***** Records for processing *****
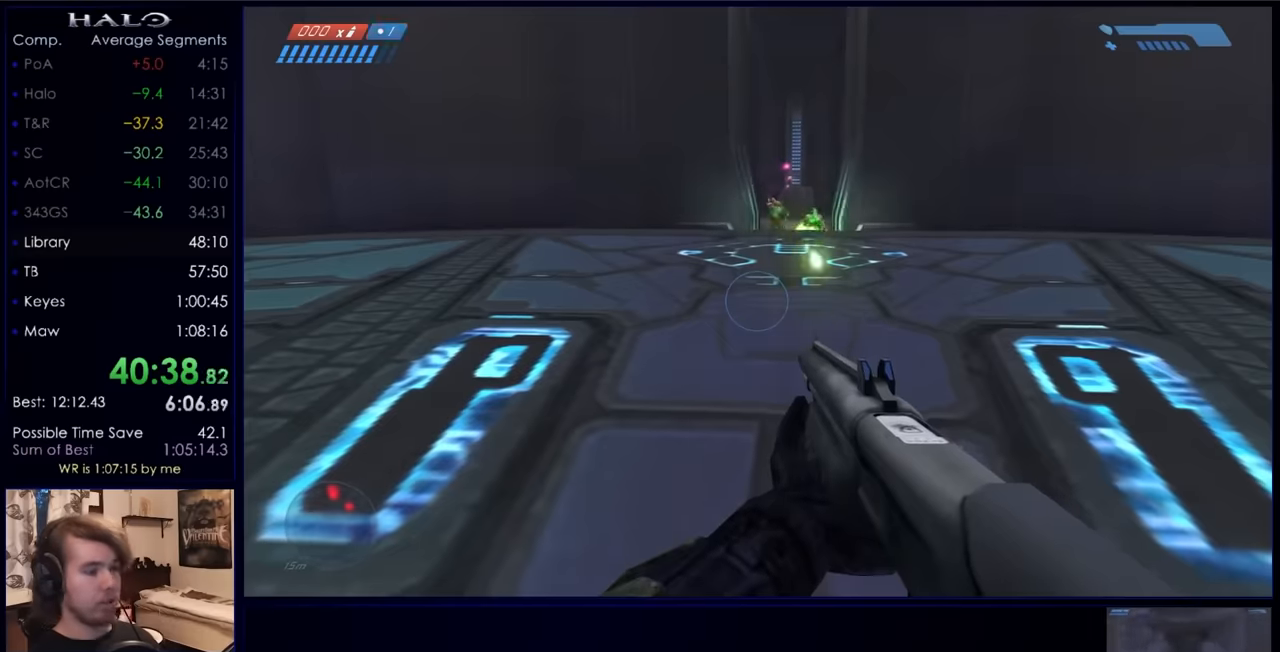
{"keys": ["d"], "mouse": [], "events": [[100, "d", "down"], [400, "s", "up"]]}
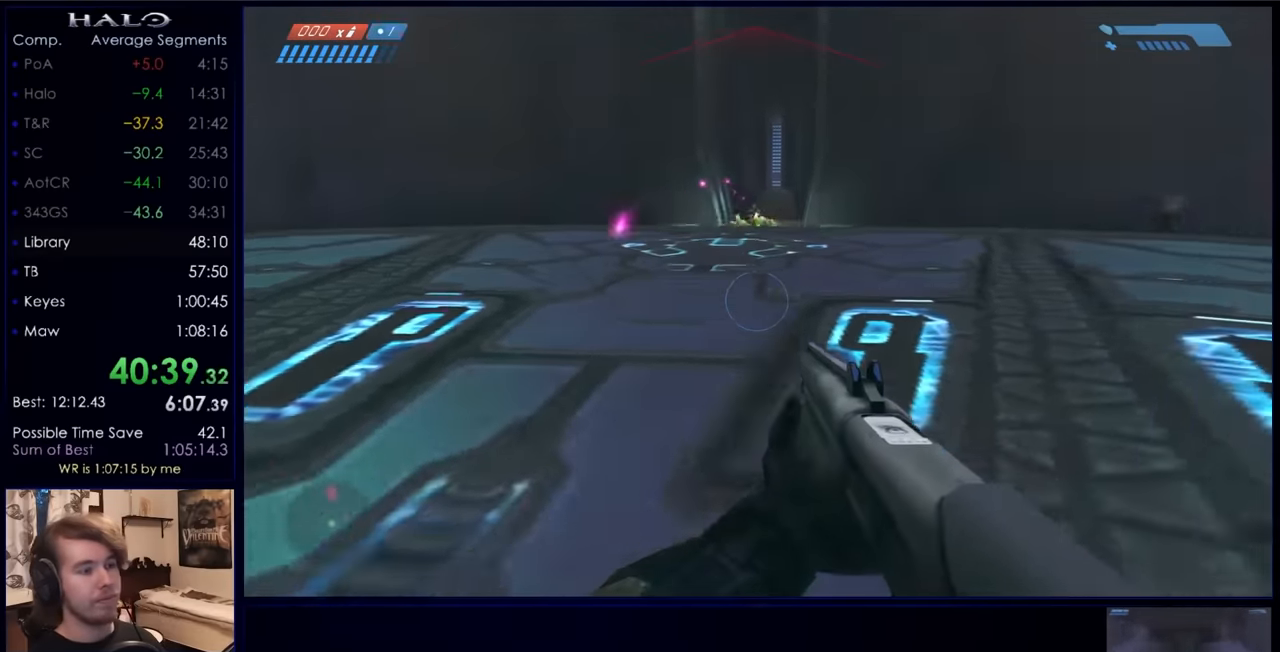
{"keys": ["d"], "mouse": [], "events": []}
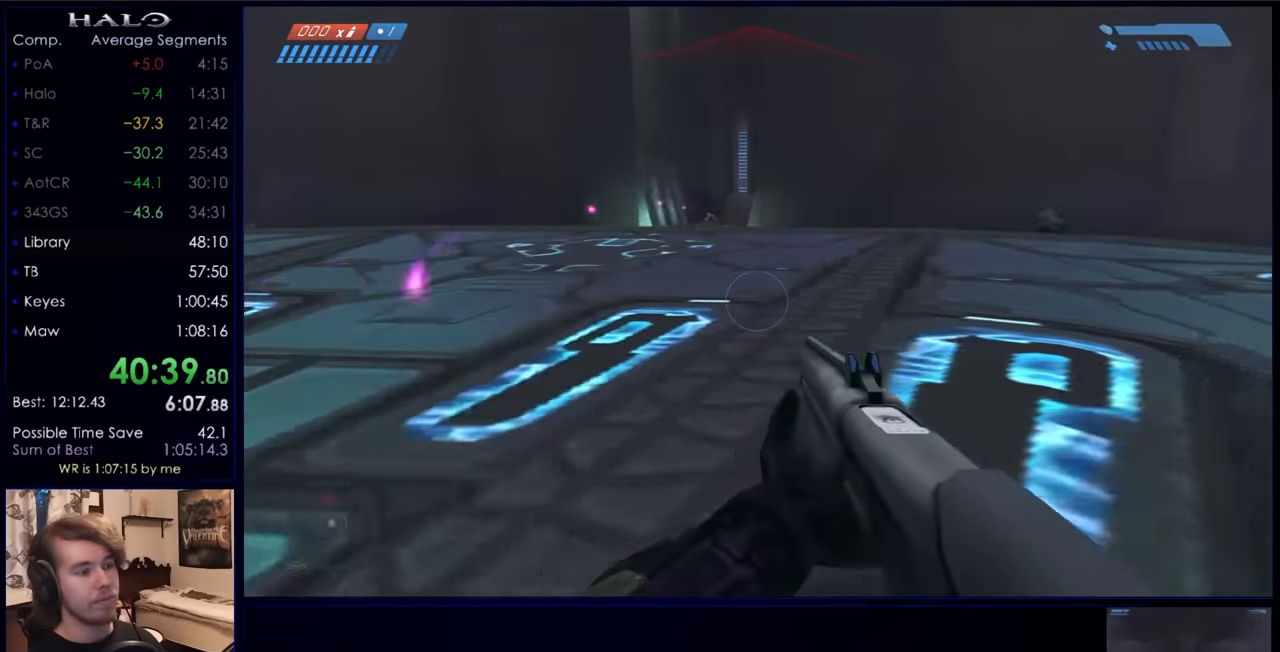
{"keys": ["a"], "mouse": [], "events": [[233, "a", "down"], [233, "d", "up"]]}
*****
***** Records for processing *****
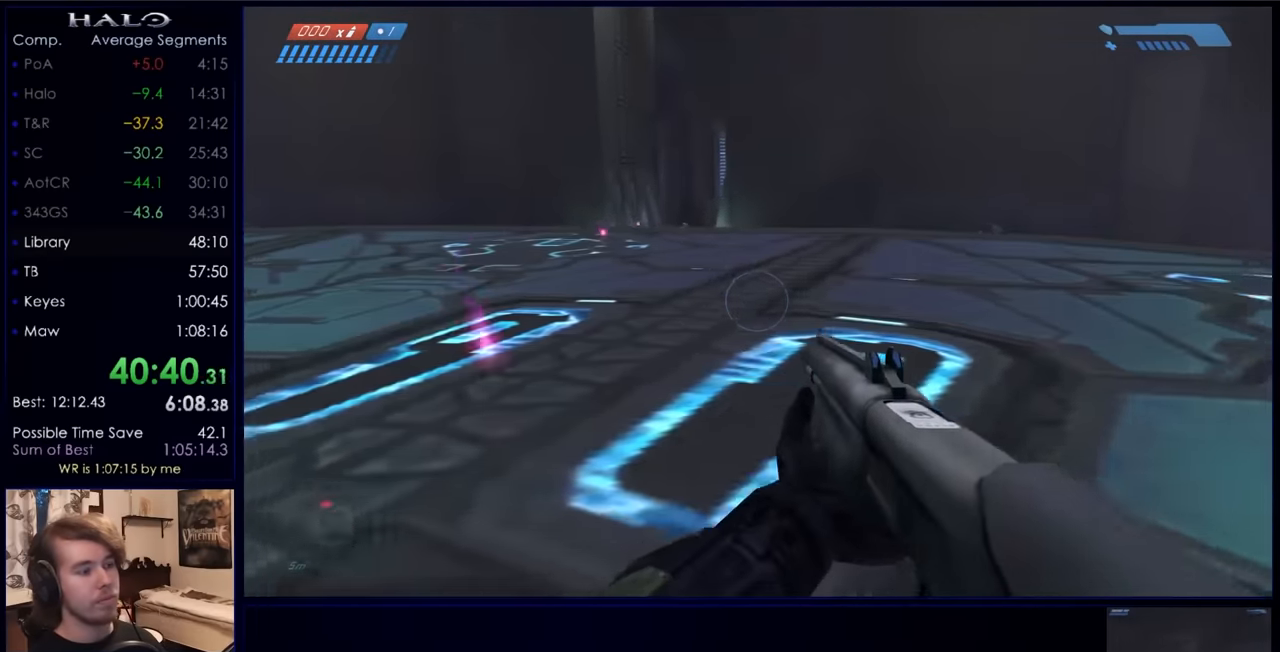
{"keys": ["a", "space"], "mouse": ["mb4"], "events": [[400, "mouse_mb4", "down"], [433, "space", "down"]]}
*****
▸ Action item:
Every line above that carries the string "down" should be copied.

▸ Response to the task:
{"keys": ["d"], "mouse": [], "events": [[100, "d", "down"], [400, "s", "up"]]}
{"keys": ["a"], "mouse": [], "events": [[233, "a", "down"], [233, "d", "up"]]}
{"keys": ["a", "space"], "mouse": ["mb4"], "events": [[400, "mouse_mb4", "down"], [433, "space", "down"]]}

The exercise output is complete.